The courts in Iran continue to use the threat of the death penalty to crush the ongoing protests in the country, according to the Center for Human Rights in Iran (CHRI).
The Human Rights watchdog reported as of 15 December that at least 11 protesters were facing execution under the Islamic Republic, with 24 others facing charges that could lead to the death penalty. By the 28 December, another international organisation, Iran Human Rights had said the number facing execution is likely to far exceed 100.
The courts are “threatening people with death to instil fear in protesters and crush the country’s freedom movement,” Hadi Ghaemi, executive director of the CHRI said.
“Young men in their 20s are being hanged after show trials, and more are being sentenced each day,” Ghaemi added.
CHRI research showed that individuals on death row were convicted in “sham trials” in which they were denied due process, including a lawyer of their choice.
The CHRI report outlined the situation of other protesters that could face the death penalty.
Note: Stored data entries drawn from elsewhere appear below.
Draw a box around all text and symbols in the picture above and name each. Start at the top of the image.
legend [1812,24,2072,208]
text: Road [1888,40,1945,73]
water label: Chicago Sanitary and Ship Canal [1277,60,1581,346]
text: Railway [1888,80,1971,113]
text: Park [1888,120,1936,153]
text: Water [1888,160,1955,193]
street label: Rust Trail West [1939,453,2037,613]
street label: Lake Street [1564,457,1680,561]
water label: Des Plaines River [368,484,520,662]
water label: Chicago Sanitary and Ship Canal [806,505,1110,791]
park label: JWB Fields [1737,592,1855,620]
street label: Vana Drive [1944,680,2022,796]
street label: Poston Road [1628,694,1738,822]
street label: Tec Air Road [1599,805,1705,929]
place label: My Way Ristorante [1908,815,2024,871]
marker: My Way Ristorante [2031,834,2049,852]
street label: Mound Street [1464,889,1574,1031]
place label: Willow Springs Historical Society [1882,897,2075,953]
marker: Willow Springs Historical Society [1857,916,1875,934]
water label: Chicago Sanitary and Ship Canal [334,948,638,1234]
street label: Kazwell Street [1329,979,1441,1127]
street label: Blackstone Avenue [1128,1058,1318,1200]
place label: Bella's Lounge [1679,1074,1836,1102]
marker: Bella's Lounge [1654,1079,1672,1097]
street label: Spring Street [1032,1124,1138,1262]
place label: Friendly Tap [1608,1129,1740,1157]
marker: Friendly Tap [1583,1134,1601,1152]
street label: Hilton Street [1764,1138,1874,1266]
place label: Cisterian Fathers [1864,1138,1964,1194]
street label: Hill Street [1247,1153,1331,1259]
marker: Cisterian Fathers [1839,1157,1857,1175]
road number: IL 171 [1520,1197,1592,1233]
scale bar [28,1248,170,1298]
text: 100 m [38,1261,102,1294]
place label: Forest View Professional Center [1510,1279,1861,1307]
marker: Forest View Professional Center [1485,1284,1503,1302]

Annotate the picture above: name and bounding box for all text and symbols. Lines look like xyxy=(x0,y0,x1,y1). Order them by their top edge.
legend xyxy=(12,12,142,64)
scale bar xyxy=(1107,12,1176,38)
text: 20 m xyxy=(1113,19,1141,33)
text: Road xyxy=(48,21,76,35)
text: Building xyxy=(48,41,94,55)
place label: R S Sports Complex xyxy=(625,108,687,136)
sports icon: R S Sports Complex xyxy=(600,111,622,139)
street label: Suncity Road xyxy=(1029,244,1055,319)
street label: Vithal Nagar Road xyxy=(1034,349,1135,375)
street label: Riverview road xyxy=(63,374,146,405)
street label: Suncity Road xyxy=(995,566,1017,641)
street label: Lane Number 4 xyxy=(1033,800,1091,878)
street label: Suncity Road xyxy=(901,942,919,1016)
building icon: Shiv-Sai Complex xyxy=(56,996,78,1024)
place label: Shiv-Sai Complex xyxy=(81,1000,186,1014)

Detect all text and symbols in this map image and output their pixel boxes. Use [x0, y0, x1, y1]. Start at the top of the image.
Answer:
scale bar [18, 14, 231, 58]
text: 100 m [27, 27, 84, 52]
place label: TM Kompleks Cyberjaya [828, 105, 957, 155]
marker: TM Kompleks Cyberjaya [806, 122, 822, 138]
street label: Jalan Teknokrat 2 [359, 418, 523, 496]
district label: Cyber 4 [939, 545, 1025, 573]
An arrested 25-year-old protester in Shiraz has been told that he will be executed. The student, Mohammad Ahmadvand Shahvandi, has been charged with “forming a group with the intention to overthrow the state”. Shahvandi reportedly had set up a WhatsApp group to discuss the current issues in the country.
Shahvandi’s brother has also been detained “because he objected to his brother’s arrest” according to the source.
Parham Parvari, a 26-year-old national swimming champion from Saqqez, was arrested by state security agents in early November and is currently being held in Evin Prison. Parvari was tried on 9 November and charged with Moharebeh (enmity against God) before he had access to a lawyer.
An Iranian footballer, Nasr Azadani, also reportedly faces the death penalty for participating in the nationwide protests.
According to information obtained by Iran Human Rights, at least 476 people have been killed by security forces in the nationwide protests so far, but the death toll is an absolute minimum and does not include executions or those who have died in suspicious circumstances shortly after release. The Islamic Republic is intentionally creating confusion in protester cases by sharing contradicting statements, particularly in death penalty cases, the IHR report added.
“The international community must act with the utmost urgency,” the director of the Center for Human Rights in Iran said, and added, “Governments around the world need to communicate to the Iranian authorities that they must immediately end the use of the death penalty as a tool of political repression.”
On 3 January, a senior officer of the Islamic Revolutionary Guards Corps (IRGC), Qassem Fethallahi, was shot four times and killed outside his house, according to Iran’s Tasnim news site. No group has claimed responsibility for the shooting. The IRGC has had a prominent role supressing the protests.